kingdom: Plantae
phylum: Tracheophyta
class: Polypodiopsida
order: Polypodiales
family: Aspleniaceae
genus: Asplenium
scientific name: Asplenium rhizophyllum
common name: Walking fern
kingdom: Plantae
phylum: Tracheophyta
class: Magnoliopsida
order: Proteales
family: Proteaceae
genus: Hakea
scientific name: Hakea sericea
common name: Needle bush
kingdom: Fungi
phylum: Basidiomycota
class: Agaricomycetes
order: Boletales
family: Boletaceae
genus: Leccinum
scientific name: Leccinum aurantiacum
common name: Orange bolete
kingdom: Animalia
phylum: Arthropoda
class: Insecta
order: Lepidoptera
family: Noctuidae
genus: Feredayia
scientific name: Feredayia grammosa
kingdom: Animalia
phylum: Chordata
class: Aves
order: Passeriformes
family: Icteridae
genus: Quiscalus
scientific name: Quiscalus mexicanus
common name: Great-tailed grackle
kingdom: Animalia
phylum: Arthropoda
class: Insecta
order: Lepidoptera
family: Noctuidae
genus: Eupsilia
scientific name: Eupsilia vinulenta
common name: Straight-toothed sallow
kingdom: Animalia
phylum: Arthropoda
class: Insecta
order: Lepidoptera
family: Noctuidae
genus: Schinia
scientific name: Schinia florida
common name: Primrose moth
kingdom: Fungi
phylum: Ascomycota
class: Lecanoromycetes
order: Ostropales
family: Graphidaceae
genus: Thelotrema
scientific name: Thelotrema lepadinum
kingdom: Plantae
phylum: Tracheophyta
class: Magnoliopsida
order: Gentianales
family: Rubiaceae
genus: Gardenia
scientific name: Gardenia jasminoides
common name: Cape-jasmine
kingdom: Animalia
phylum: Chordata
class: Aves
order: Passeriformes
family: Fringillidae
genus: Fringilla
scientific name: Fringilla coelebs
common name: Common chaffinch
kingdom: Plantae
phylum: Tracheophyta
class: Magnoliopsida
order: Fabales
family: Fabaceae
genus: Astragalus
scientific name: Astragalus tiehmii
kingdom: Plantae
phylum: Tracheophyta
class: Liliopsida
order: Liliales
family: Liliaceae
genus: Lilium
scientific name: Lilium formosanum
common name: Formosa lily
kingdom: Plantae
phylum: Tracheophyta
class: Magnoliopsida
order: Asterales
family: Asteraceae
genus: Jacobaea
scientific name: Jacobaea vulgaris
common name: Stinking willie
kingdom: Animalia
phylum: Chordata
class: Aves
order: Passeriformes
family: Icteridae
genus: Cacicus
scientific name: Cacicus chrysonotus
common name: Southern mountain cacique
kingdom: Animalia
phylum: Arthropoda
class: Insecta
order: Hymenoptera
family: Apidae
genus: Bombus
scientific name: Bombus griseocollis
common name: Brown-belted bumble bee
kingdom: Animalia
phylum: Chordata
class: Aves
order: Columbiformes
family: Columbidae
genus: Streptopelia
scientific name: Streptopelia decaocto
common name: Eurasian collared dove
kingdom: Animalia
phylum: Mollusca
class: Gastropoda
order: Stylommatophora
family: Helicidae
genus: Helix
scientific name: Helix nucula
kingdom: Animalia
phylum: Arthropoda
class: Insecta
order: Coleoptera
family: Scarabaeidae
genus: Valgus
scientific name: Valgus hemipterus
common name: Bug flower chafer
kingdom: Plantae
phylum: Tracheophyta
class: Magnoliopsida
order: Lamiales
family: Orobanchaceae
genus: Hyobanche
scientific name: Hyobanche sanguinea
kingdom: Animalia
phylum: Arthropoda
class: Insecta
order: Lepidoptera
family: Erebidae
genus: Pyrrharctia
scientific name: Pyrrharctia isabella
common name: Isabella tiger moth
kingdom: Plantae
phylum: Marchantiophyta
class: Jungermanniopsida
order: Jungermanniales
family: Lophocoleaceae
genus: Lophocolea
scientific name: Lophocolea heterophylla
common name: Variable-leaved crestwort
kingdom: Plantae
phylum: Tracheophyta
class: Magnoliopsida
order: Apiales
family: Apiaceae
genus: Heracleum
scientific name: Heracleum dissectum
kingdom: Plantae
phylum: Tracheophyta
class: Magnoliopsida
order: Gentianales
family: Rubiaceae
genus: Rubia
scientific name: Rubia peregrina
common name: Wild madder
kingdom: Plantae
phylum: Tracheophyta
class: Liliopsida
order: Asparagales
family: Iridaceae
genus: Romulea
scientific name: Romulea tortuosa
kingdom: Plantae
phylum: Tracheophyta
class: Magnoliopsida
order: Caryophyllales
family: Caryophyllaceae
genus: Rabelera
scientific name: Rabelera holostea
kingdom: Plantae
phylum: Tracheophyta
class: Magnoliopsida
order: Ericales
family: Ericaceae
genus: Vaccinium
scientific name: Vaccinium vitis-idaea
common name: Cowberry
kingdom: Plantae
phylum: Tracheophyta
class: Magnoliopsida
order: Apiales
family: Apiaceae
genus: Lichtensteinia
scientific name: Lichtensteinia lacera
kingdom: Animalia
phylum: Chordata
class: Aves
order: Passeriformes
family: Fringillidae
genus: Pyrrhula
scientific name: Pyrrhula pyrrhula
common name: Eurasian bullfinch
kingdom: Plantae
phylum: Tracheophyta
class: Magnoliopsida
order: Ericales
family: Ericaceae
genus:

▶ [WHAT YOU SHOULD DO]
Rename "scientific name" to "binomial name" everywhere in the listing and reproduce it with nothing else changed.

▶ [WRITTEN SOLUTION]
kingdom: Plantae
phylum: Tracheophyta
class: Polypodiopsida
order: Polypodiales
family: Aspleniaceae
genus: Asplenium
binomial name: Asplenium rhizophyllum
common name: Walking fern
kingdom: Plantae
phylum: Tracheophyta
class: Magnoliopsida
order: Proteales
family: Proteaceae
genus: Hakea
binomial name: Hakea sericea
common name: Needle bush
kingdom: Fungi
phylum: Basidiomycota
class: Agaricomycetes
order: Boletales
family: Boletaceae
genus: Leccinum
binomial name: Leccinum aurantiacum
common name: Orange bolete
kingdom: Animalia
phylum: Arthropoda
class: Insecta
order: Lepidoptera
family: Noctuidae
genus: Feredayia
binomial name: Feredayia grammosa
kingdom: Animalia
phylum: Chordata
class: Aves
order: Passeriformes
family: Icteridae
genus: Quiscalus
binomial name: Quiscalus mexicanus
common name: Great-tailed grackle
kingdom: Animalia
phylum: Arthropoda
class: Insecta
order: Lepidoptera
family: Noctuidae
genus: Eupsilia
binomial name: Eupsilia vinulenta
common name: Straight-toothed sallow
kingdom: Animalia
phylum: Arthropoda
class: Insecta
order: Lepidoptera
family: Noctuidae
genus: Schinia
binomial name: Schinia florida
common name: Primrose moth
kingdom: Fungi
phylum: Ascomycota
class: Lecanoromycetes
order: Ostropales
family: Graphidaceae
genus: Thelotrema
binomial name: Thelotrema lepadinum
kingdom: Plantae
phylum: Tracheophyta
class: Magnoliopsida
order: Gentianales
family: Rubiaceae
genus: Gardenia
binomial name: Gardenia jasminoides
common name: Cape-jasmine
kingdom: Animalia
phylum: Chordata
class: Aves
order: Passeriformes
family: Fringillidae
genus: Fringilla
binomial name: Fringilla coelebs
common name: Common chaffinch
kingdom: Plantae
phylum: Tracheophyta
class: Magnoliopsida
order: Fabales
family: Fabaceae
genus: Astragalus
binomial name: Astragalus tiehmii
kingdom: Plantae
phylum: Tracheophyta
class: Liliopsida
order: Liliales
family: Liliaceae
genus: Lilium
binomial name: Lilium formosanum
common name: Formosa lily
kingdom: Plantae
phylum: Tracheophyta
class: Magnoliopsida
order: Asterales
family: Asteraceae
genus: Jacobaea
binomial name: Jacobaea vulgaris
common name: Stinking willie
kingdom: Animalia
phylum: Chordata
class: Aves
order: Passeriformes
family: Icteridae
genus: Cacicus
binomial name: Cacicus chrysonotus
common name: Southern mountain cacique
kingdom: Animalia
phylum: Arthropoda
class: Insecta
order: Hymenoptera
family: Apidae
genus: Bombus
binomial name: Bombus griseocollis
common name: Brown-belted bumble bee
kingdom: Animalia
phylum: Chordata
class: Aves
order: Columbiformes
family: Columbidae
genus: Streptopelia
binomial name: Streptopelia decaocto
common name: Eurasian collared dove
kingdom: Animalia
phylum: Mollusca
class: Gastropoda
order: Stylommatophora
family: Helicidae
genus: Helix
binomial name: Helix nucula
kingdom: Animalia
phylum: Arthropoda
class: Insecta
order: Coleoptera
family: Scarabaeidae
genus: Valgus
binomial name: Valgus hemipterus
common name: Bug flower chafer
kingdom: Plantae
phylum: Tracheophyta
class: Magnoliopsida
order: Lamiales
family: Orobanchaceae
genus: Hyobanche
binomial name: Hyobanche sanguinea
kingdom: Animalia
phylum: Arthropoda
class: Insecta
order: Lepidoptera
family: Erebidae
genus: Pyrrharctia
binomial name: Pyrrharctia isabella
common name: Isabella tiger moth
kingdom: Plantae
phylum: Marchantiophyta
class: Jungermanniopsida
order: Jungermanniales
family: Lophocoleaceae
genus: Lophocolea
binomial name: Lophocolea heterophylla
common name: Variable-leaved crestwort
kingdom: Plantae
phylum: Tracheophyta
class: Magnoliopsida
order: Apiales
family: Apiaceae
genus: Heracleum
binomial name: Heracleum dissectum
kingdom: Plantae
phylum: Tracheophyta
class: Magnoliopsida
order: Gentianales
family: Rubiaceae
genus: Rubia
binomial name: Rubia peregrina
common name: Wild madder
kingdom: Plantae
phylum: Tracheophyta
class: Liliopsida
order: Asparagales
family: Iridaceae
genus: Romulea
binomial name: Romulea tortuosa
kingdom: Plantae
phylum: Tracheophyta
class: Magnoliopsida
order: Caryophyllales
family: Caryophyllaceae
genus: Rabelera
binomial name: Rabelera holostea
kingdom: Plantae
phylum: Tracheophyta
class: Magnoliopsida
order: Ericales
family: Ericaceae
genus: Vaccinium
binomial name: Vaccinium vitis-idaea
common name: Cowberry
kingdom: Plantae
phylum: Tracheophyta
class: Magnoliopsida
order: Apiales
family: Apiaceae
genus: Lichtensteinia
binomial name: Lichtensteinia lacera
kingdom: Animalia
phylum: Chordata
class: Aves
order: Passeriformes
family: Fringillidae
genus: Pyrrhula
binomial name: Pyrrhula pyrrhula
common name: Eurasian bullfinch
kingdom: Plantae
phylum: Tracheophyta
class: Magnoliopsida
order: Ericales
family: Ericaceae
genus:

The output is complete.